TASK TO CARRY OUT. Pick out each line of the records in which the word "section" appears.
══ DATA FOR REVIEW
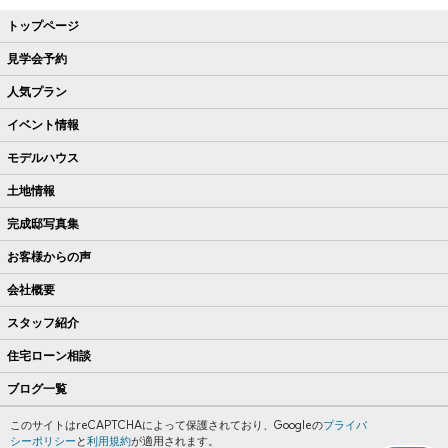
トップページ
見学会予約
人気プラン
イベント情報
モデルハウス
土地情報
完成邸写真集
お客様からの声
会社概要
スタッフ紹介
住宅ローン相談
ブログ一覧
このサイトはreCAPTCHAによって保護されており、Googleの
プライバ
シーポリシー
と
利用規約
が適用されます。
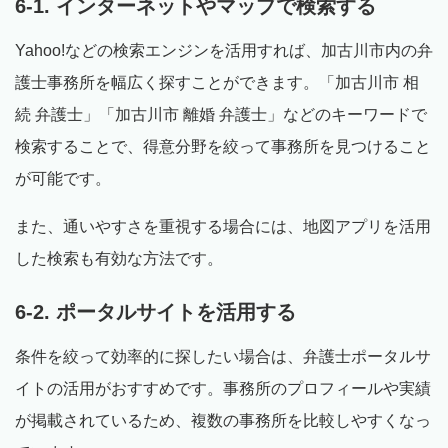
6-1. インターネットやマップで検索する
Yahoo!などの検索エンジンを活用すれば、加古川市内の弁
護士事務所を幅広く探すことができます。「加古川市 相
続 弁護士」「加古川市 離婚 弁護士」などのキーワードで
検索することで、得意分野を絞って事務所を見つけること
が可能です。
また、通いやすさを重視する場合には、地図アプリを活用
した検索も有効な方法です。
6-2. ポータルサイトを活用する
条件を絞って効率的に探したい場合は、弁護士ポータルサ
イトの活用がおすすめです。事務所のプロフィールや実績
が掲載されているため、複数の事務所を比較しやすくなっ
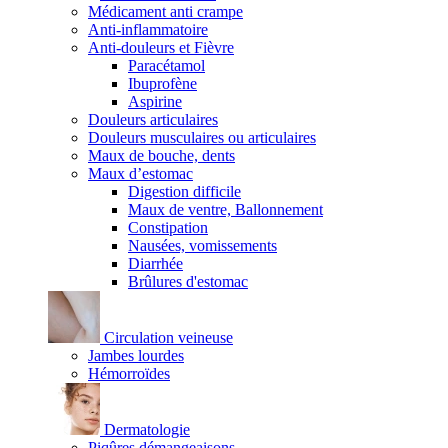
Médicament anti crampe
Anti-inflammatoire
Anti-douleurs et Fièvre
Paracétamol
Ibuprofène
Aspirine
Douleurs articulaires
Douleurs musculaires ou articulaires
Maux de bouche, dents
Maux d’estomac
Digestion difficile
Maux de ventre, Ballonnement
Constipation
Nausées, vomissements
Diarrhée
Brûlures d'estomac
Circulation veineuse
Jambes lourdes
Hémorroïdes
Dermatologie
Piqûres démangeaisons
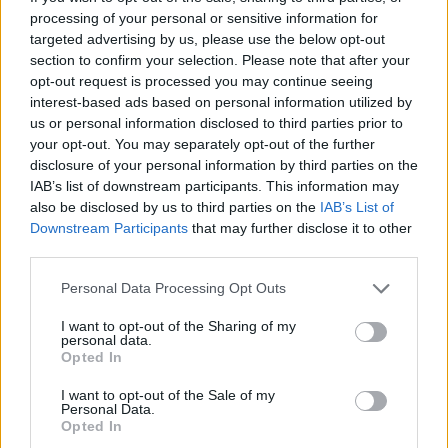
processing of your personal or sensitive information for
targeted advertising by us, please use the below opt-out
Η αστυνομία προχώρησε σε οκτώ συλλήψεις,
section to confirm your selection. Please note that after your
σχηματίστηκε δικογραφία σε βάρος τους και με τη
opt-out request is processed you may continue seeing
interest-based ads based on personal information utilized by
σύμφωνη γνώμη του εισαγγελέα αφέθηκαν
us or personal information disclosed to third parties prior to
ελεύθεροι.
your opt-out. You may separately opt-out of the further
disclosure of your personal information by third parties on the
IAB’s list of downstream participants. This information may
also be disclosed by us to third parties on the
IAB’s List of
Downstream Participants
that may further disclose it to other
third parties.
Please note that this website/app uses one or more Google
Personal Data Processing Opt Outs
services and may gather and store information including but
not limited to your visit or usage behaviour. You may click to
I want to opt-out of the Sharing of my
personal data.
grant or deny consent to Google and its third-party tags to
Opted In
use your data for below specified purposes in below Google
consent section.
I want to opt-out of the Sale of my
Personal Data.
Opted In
════
OUTPUT FOR THIS TASK.
section to confirm your selection. Please note that after your
consent section.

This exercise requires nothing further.